**Work required**
Lay out the text of all the records below as a JSON list of strings, one string for each line, with blank lines omitted. Leave the pictures out of your answer.
⁂
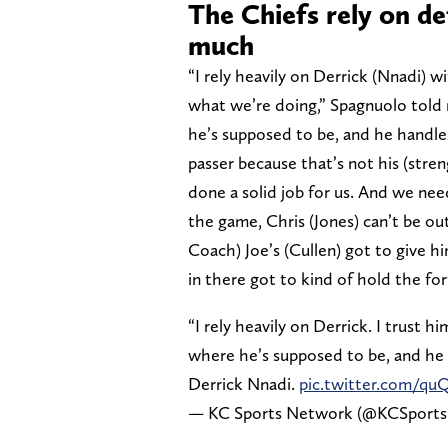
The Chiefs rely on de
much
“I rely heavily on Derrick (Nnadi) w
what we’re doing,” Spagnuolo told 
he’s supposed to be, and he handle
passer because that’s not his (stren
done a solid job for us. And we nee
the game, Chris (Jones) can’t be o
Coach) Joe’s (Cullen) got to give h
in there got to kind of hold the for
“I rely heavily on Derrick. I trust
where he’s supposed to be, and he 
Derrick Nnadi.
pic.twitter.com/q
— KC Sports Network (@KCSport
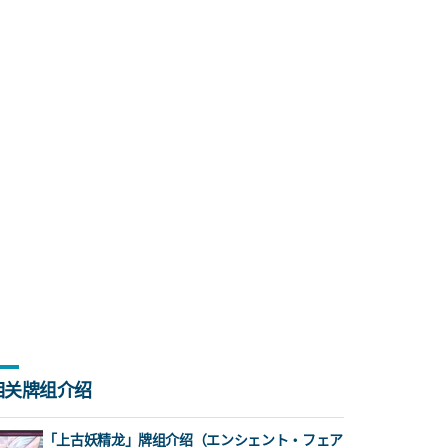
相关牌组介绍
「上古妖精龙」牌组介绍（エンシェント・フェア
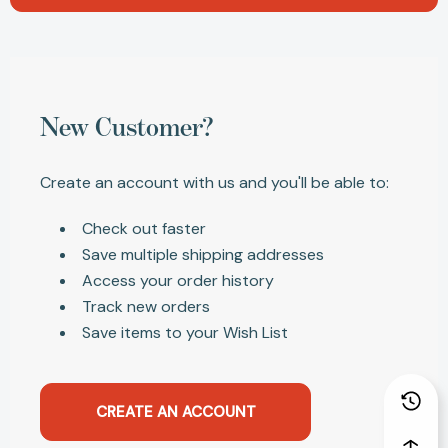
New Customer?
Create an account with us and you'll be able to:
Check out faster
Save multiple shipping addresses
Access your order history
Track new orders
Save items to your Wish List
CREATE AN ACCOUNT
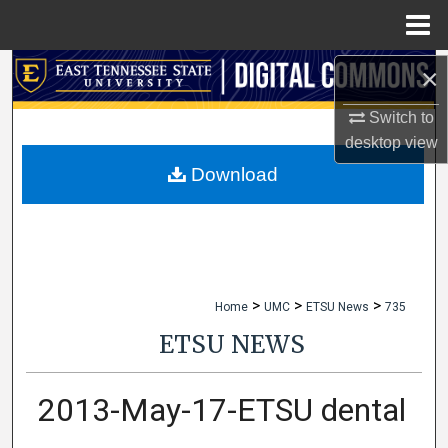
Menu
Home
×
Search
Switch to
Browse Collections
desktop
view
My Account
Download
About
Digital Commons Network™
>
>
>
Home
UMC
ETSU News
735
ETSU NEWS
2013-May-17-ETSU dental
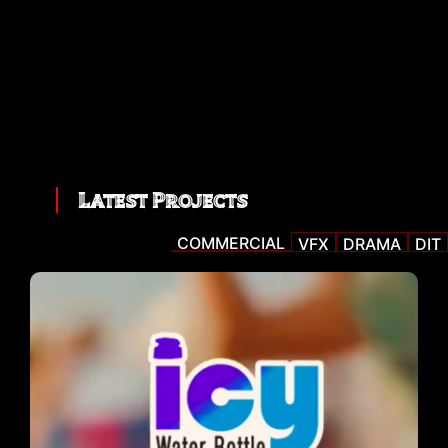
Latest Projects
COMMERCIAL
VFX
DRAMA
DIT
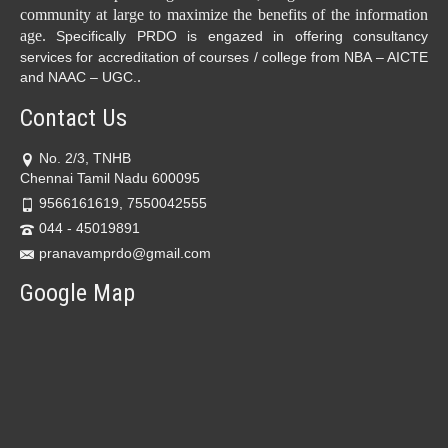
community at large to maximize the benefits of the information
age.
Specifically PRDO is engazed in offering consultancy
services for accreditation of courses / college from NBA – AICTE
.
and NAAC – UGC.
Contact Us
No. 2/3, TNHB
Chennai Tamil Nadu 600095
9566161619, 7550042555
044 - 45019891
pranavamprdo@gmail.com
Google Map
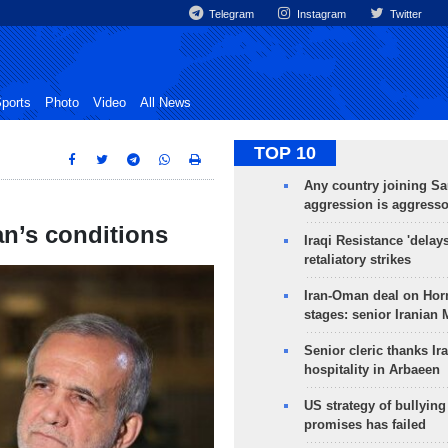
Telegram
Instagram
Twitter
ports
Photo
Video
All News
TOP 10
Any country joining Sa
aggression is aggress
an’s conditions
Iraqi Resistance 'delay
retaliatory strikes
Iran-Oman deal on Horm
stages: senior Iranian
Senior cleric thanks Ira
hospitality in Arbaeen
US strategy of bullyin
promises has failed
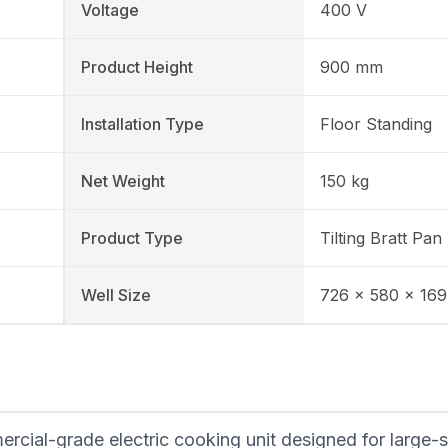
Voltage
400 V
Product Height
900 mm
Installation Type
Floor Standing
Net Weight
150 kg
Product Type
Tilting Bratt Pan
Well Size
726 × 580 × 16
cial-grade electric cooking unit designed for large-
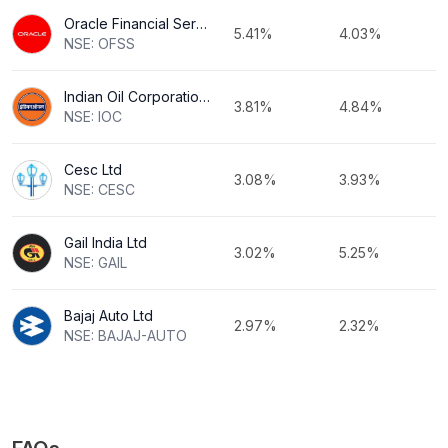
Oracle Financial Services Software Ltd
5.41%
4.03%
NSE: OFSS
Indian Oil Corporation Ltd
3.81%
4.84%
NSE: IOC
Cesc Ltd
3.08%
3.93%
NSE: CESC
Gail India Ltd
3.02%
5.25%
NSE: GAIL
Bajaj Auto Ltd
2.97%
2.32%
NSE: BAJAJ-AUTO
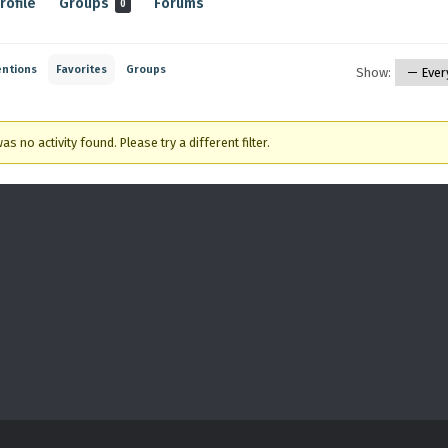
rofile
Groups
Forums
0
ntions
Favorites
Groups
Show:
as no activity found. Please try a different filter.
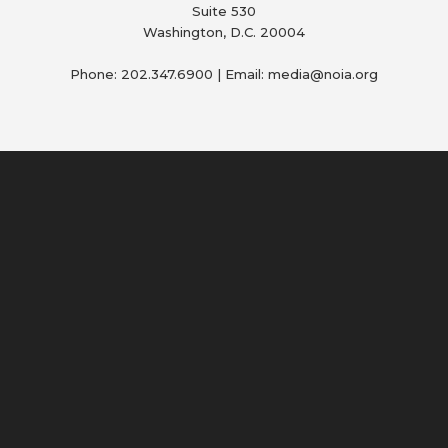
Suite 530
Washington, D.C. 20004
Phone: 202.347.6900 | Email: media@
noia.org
⁂
**Output of the exercise**
[
  "The Chiefs rely on de",
  "much",
  "“I rely heavily on Derrick (Nnadi) w",
  "what we’re doing,” Spagnuolo told ",
  "he’s supposed to be, and he handle",
  "passer because that’s not his (stren",
  "done a solid job for us. And we nee",
  "the game, Chris (Jones) can’t be o",
  "Coach) Joe’s (Cullen) got to give h",
  "in there got to kind of hold the for",
  "“I rely heavily on Derrick. I trust",
  "where he’s supposed to be, and he ",
  "Derrick Nnadi.",
  "pic.twitter.com/q",
  "— KC Sports Network (@KCSport",
  "相关牌组介绍",
  "「上古妖精龙」牌组介绍（エンシェント・フェア",
  "New Customer?",
  "Create an account with us and you'll be able to:",
  "Check out faster",
  "Save multiple shipping addresses",
  "Access your order history",
  "Track new orders",
  "Save items to your Wish List",
  "CREATE AN ACCOUNT",
  "Menu",
  "Home",
  "×",
  "Search",
  "Switch to",
  "Browse Collections",
  "desktop",
  "view",
  "My Account",
  "Download",
  "About",
  "Digital Commons Network™",
  ">",
  ">",
  ">",
  "Home",
  "UMC",
  "ETSU News",
  "735",
  "ETSU NEWS",
  "2013-May-17-ETSU dental",
  "Latest Projects",
  "COMMERCIAL",
  "VFX",
  "DRAMA",
  "DIT",
  "community at large to maximize the benefits of the information",
  "age.",
  "Specifically PRDO is engazed in offering consultancy",
  "services for accreditation of courses / college from NBA – AICTE",
  ".",
  "and NAAC – UGC.",
  "Contact Us",
  "No. 2/3, TNHB",
  "Chennai Tamil Nadu 600095",
  "9566161619, 7550042555",
  "044 - 45019891",
  "pranavamprdo@gmail.com",
  "Google Map",
  "Telegram",
  "Instagram",
  "Twitter",
  "ports",
  "Photo",
  "Video",
  "All News",
  "TOP 10",
  "Any country joining Sa",
  "aggression is aggress",
  "an’s conditions",
  "Iraqi Resistance 'delay",
  "retaliatory strikes",
  "Iran-Oman deal on Horm",
  "stages: senior Iranian",
  "Senior cleric thanks Ira",
  "hospitality in Arbaeen",
  "US strategy of bullyin",
  "promises has failed",
  "Voltage",
  "400 V",
  "Product Height",
  "900 mm",
  "Installation Type",
  "Floor Standing",
  "Net Weight",
  "150 kg",
  "Product Type",
  "Tilting Bratt Pan",
  "Well Size",
  "726 × 580 × 16",
  "cial-grade electric cooking unit designed for large-",
  "Oracle Financial Services Software Ltd",
  "5.41%",
  "4.03%",
  "NSE: OFSS",
  "Indian Oil Corporation Ltd",
  "3.81%",
  "4.84%",
  "NSE: IOC",
  "Cesc Ltd",
  "3.08%",
  "3.93%",
  "NSE: CESC",
  "Gail India Ltd",
  "3.02%",
  "5.25%",
  "NSE: GAIL",
  "Bajaj Auto Ltd",
  "2.97%",
  "2.32%",
  "NSE: BAJAJ-AUTO",
  "rofile",
  "Groups",
  "Forums",
  "0",
  "ntions",
  "Favorites",
  "Groups",
  "Show:",
  "as no activity found. Please try a different filter.",
  "Suite 530",
  "Washington, D.C. 20004",
  "Phone: 202.347.6900 | Email: media@",
  "noia.org"
]